If Joe Biden wants to run for president, fine. But not this way.

On Wednesday, the group Draft Biden released an ad that supposedly explained why Americans need him as president. It’s mostly about the death of Biden’s wife and daughter in 1972, and the way he found “redemption” through his surviving sons—one of whom, Beau, died of brain cancer this May. The ad closes with Biden saying some extremely vague things about Americans being “on the cusp of some of the most astonishing breakthroughs in the history of mankind,” and their responsibility to “translate those unprecedented capabilities into a greater measure of happiness and meaning.”

David Axelrod called the ad “tasteless” and “exploitative.” It was also vacuous. That same day, Politico reported that Biden himself had leaked to Maureen Dowd the story that his dying son Beau urged him to run.

Biden’s office vociferously denies the Politico report. And there’s no evidence the vice president or his aides helped craft the ad. But if Biden isn’t trying to build a presidential campaign around his family tragedies, he’s sure given a lot of people that impression. It’s not just the Draft Biden folks and Maureen Dowd. Last month another Times columnist, David Brooks, wrote that Beau Biden’s death gives Biden “a formation story … a story line that begins outside of politics with some experience or life-defining crucible moment.” For Biden, it is “a story of dual loss … Out of that loss comes a great empathy, a connection to those who are suffering in this economy and this world. Out of that loss comes a hypercharged sense of mission.”

Mission to do what? For two months now, Biden’s supporters have been stoking speculation that he may run for president. There’s been a great deal written about his personal struggles and the empathy they’ve instilled in him. But almost nothing about what he’d actually do as president. It’s as if the people around Biden have looked at Hillary Clinton, who the press depicts as calculating and reserved, and decided that the vice president will out-emote her.

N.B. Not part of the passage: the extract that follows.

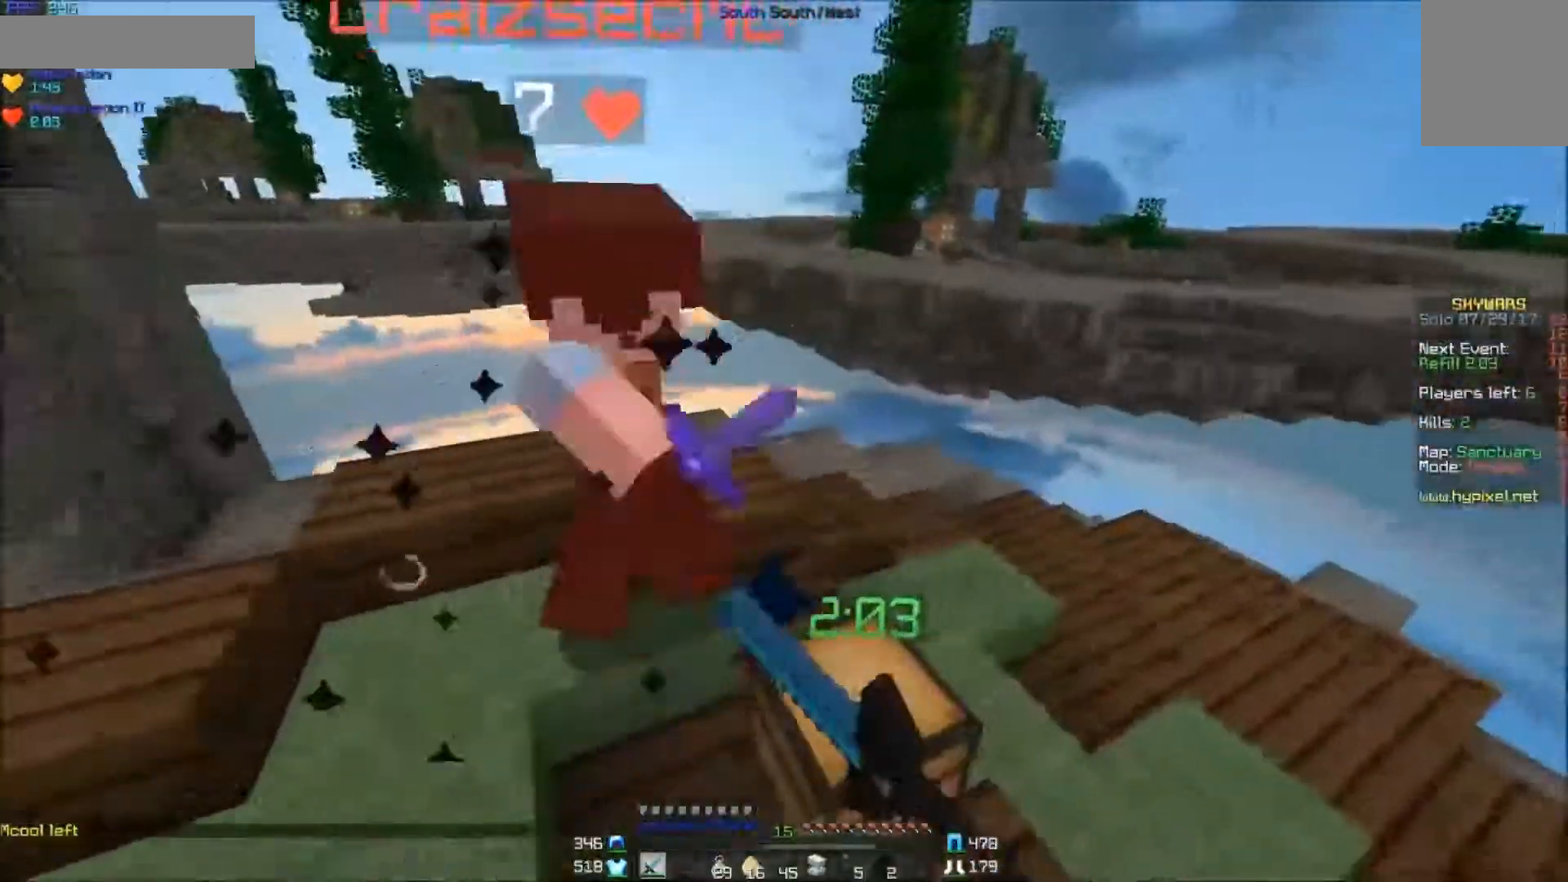
{"keys": ["a"], "mouse": ["left"], "events": [[50, "d", "up"], [100, "mouse_left", "up"], [150, "mouse_left", "down"], [200, "mouse_left", "up"], [250, "mouse_left", "down"], [350, "a", "down"], [350, "mouse_left", "up"], [400, "mouse_left", "down"], [450, "mouse_left", "up"], [450, "w", "up"], [500, "mouse_left", "down"]]}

Lurking behind all this is the awkward question of what Biden believes that distinguishes him from both Hillary and her main rival, Bernie Sanders. In a Democratic Party that has moved left, Sanders is finding success by running as the one candidate who can restore economic fairness because he isn’t bought by the ultra-rich. Hillary is struggling because her progressivism seems less authentic. Liberals remember that she was once hawkish, pro-financial deregulation, and tough on crime.

So was Biden. If Hillary supported the 1994 crime bill that Black Lives Matter despises, Biden authored it. He also backed the Iraq War and the Patriot Act and the Defense of Marriage Act and opposed federal funding for abortions. Anita Hill has criticized him for the way he ran the Senate hearings in which she testified against Clarence Thomas. Elizabeth Warren has criticized him for supporting legislation that made it harder for people to declare bankruptcy. (Biden was, after all, a senator from Delaware).

Except on foreign policy, where Biden has been more dovish than Clinton during the Obama years, he shares all her ideological problems, only more so. If he runs to her left, he, too, will have an authenticity problem. If he defends his old centrist views, he’ll be savaged by a liberal press that considers “New Democrat” a dirty word.

Maybe Biden has a bold, creative way out of this conundrum. But I fear that because he does not, his strategists are trying to substitute pathos for ideology. The longer this strategy continues, the more it will diminish him. And it won’t work. If Americans were in the mood for candidates who opened up about their personal lives, they wouldn’t be embracing Bernie Sanders and Donald Trump.

For five months, Hillary has been running against a socialist. Yet she still hasn’t effectively explained why she isn’t one. If Biden has a good answer to that question, he should run. If he doesn’t, his supporters should stop wasting our time.